Die Angst greift um sich. Angesichts crashender Banken, wertlos gewordener Anlagen und fallender Aktien sind viele Menschen verunsichert, ob sie das Lebensnetz noch weiter trägt. Doch diese Zeit, in der die gesellschaftlichen Pfeiler zu wanken beginnen, kann auch eine Chance sein – wo die Wirtschaft kriselt, kann der Mensch wachsen. Wirtschaftskrise als Chance.

Panikkäufe und -verkäufe, die Börsen spielen verrückt, Kurse purzeln, Märkte brechen ein, die Nachfrage sinkt rapide…. Was da geschieht in der Welt der Wirtschaft und der Finanzen, ist lange befürchtet und von vielen vorhergesagt worden. Aber es waren Rufer in der Wüste, denn die Masse hoffte: Vielleicht geht’s ja doch noch mal gut. Kaum einer wollte sich raushalten aus dem Casinospiel an den Börsen, wo mit geliehenem Geld bei hohem Risiko horrende Gewinne eingefahren wurden. Über Renditen unter 30 Prozent haben sie gelacht, die Herren Groß-Banker. Heute suchen sie wieder das solidere Geschäft mit dem ‚kleinen Sparer‘. Natürlich haben die Medien wie die Menschen schnell ihre Schuldigen ausgemacht, klagen wütend an und fordern Konsequenzen. Hier zeigt sich, dass sich bei und in uns noch nichts geändert hat. Es ist genau diese Haltung der Verurteilung, die uns ‚hier unten‘ zu den Machtlosen gegenüber denen ‚da oben‘ erklärt. Sie gibt die eigene Verantwortung ab und schafft damit die Voraussetzung für weitere Erfahrungen der Ohnmacht und Hilflosigkeit, der Enttäuschung, der Ausbeutung, des Betrugs und des Mangels.

### Einträge

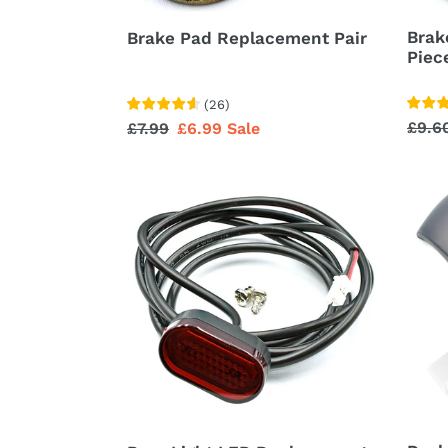
Brak
Brake Pad Replacement Pair
Piec
(
26
)
Regu
£9.6
Regular
£7.99
Sale
£6.99
Sale
price
price
price
Rear
Dash
Light
Displ
LED
Rain
Replacement
Cove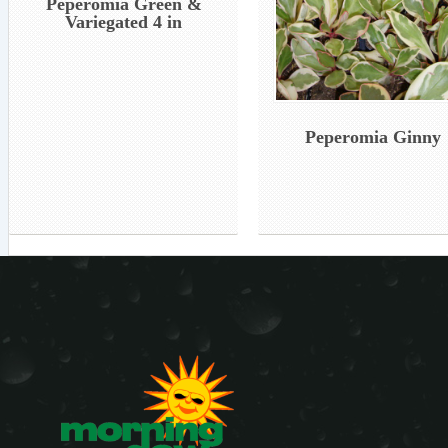
Peperomia Green &
Variegated 4 in
Peperomia Ginny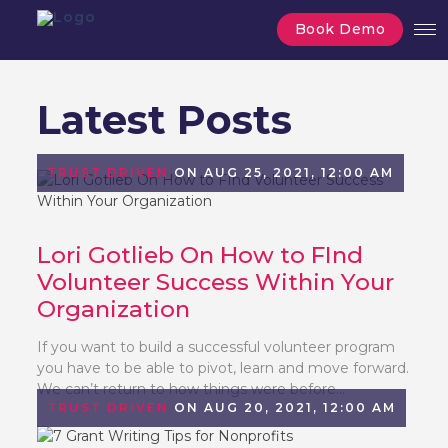
Book Demo
Latest Posts
TRUST DRIVEN
ON AUG 25, 2021, 12:00 AM
Lori Gotlieb On How to FInd
Volunteer Success Within Your
Organization
If you want to build a successful volunteer program
you have to be able to pivot, learn and move forward.
We can’t return to how things were before...
TRUST DRIVEN
ON AUG 20, 2021, 12:00 AM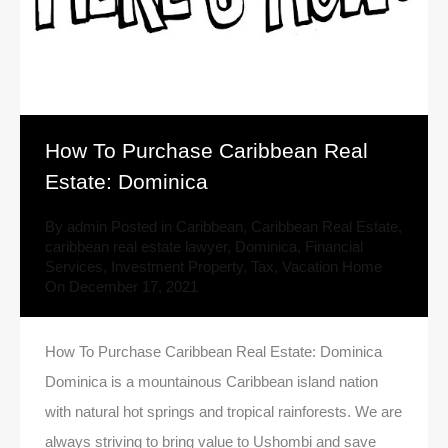
How To Purchase Caribbean Real
Estate: Dominica
By
admin
Posted in
Caribbean
,
Caribbean Real Estate
,
caribbean real estate lawyer
,
Dominica
,
Financial
Services
,
Investment Property
,
Tax
,
Vacation Home
On
December 17, 2021
How To Purchase Caribbean Real Estate: Dominica
Dominica is a mountainous Caribbean island nation
with natural hot springs and tropical rainforests. We are
always striving to bring value to Ushombi and save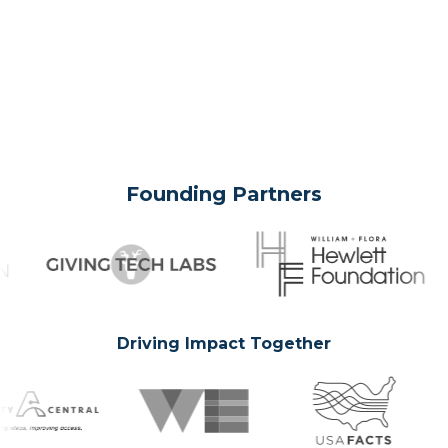
Founding Partners
Driving Impact Together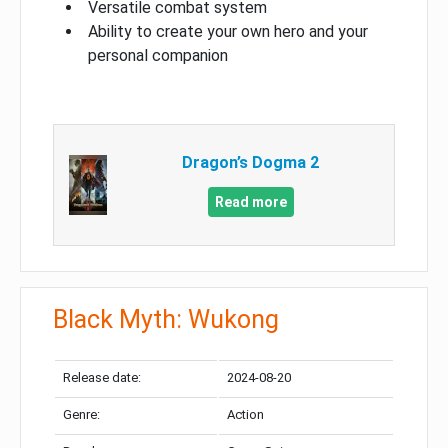
Versatile combat system
Ability to create your own hero and your
personal companion
Dragon’s Dogma 2
Read more
Black Myth: Wukong
Release date:
2024-08-20
Genre:
Action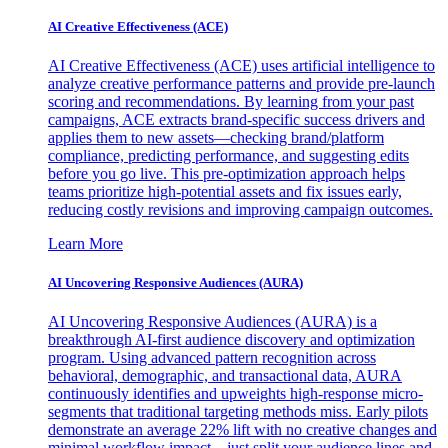
AI Creative Effectiveness (ACE)
AI Creative Effectiveness (ACE) uses artificial intelligence to
analyze creative performance patterns and provide pre-launch
scoring and recommendations. By learning from your past
campaigns, ACE extracts brand-specific success drivers and
applies them to new assets—checking brand/platform
compliance, predicting performance, and suggesting edits
before you go live. This pre-optimization approach helps
teams prioritize high-potential assets and fix issues early,
reducing costly revisions and improving campaign outcomes.
Learn More
AI Uncovering Responsive Audiences (AURA)
AI Uncovering Responsive Audiences (AURA) is a
breakthrough AI-first audience discovery and optimization
program. Using advanced pattern recognition across
behavioral, demographic, and transactional data, AURA
continuously identifies and upweights high-response micro-
segments that traditional targeting methods miss. Early pilots
demonstrate an average 22% lift with no creative changes and
minimal workflow impact—just split your audience lines and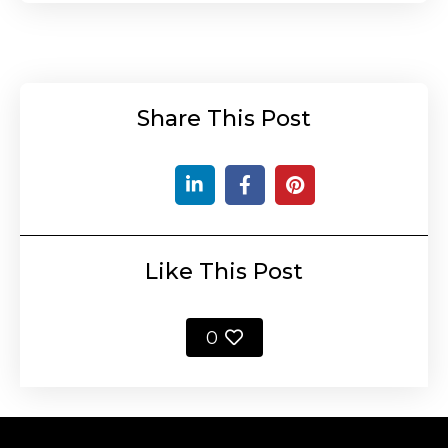
Share This Post
Like This Post
0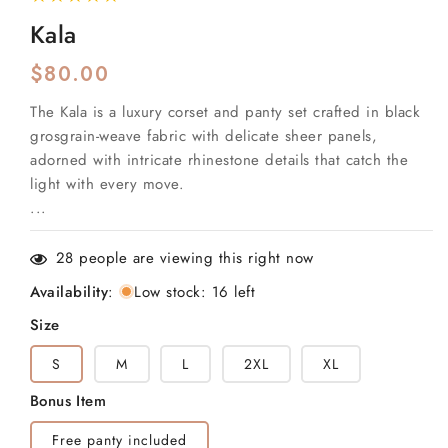
total
reviews
Kala
Regular
$80.00
price
The Kala is a luxury corset and panty set crafted in black
grosgrain-weave fabric with delicate sheer panels,
adorned with intricate rhinestone details that catch the
light with every move.
...
28
people are viewing this right now
Availability
:
Low stock: 16 left
Size
S
M
L
2XL
XL
Bonus Item
Free panty included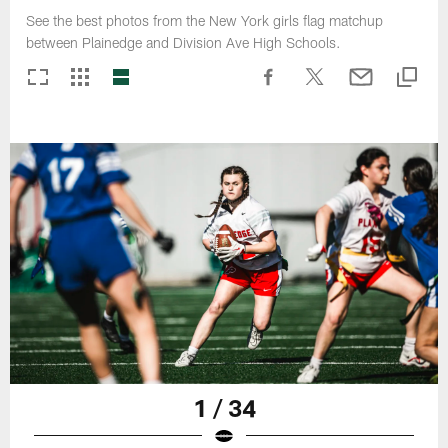
See the best photos from the New York girls flag matchup
between Plainedge and Division Ave High Schools.
1 / 34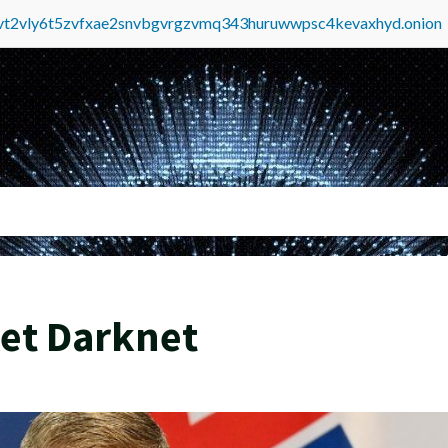
tvt2vly6t5zvfxae2snvbgvrgzvmq343huruwwpsc4kevaxhyd.onion
et Darknet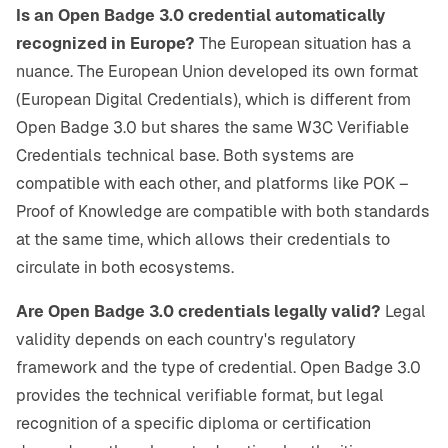
Is an Open Badge 3.0 credential automatically
recognized in Europe?
The European situation has a
nuance. The European Union developed its own format
(European Digital Credentials), which is different from
Open Badge 3.0 but shares the same W3C Verifiable
Credentials technical base. Both systems are
compatible with each other, and platforms like POK –
Proof of Knowledge are compatible with both standards
at the same time, which allows their credentials to
circulate in both ecosystems.
Are Open Badge 3.0 credentials legally valid?
Legal
validity depends on each country's regulatory
framework and the type of credential. Open Badge 3.0
provides the technical verifiable format, but legal
recognition of a specific diploma or certification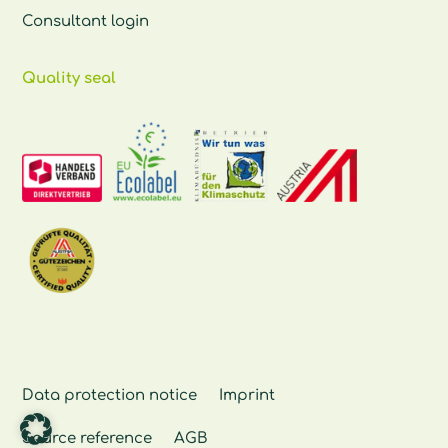
Consultant login
Quality seal
Data protection notice
Imprint
Source reference
AGB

### Zu bearbeitende Aufgaben
A) Aktualisiere den Abschnitt des Textauszugs, der bei „Die Angst greift“ beginnt und bei „Wirtschaftskrise als Chance.“ endet. Setze dabei „Finanzinstitute“ an die Stelle von „Banken“.
B) Unter welchem Prozentsatz lagen laut Textauszug die Renditen, über die die Groß-Banker gelacht haben?

### Ergebnisse
A)
Die Angst greift um sich. Angesichts crashender Finanzinstitute, wertlos gewordener Anlagen und fallender Aktien sind viele Menschen verunsichert, ob sie das Lebensnetz noch weiter trägt. Doch diese Zeit, in der die gesellschaftlichen Pfeiler zu wanken beginnen, kann auch eine Chance sein – wo die Wirtschaft kriselt, kann der Mensch wachsen. Wirtschaftskrise als Chance.

B) Unter 30 Prozent.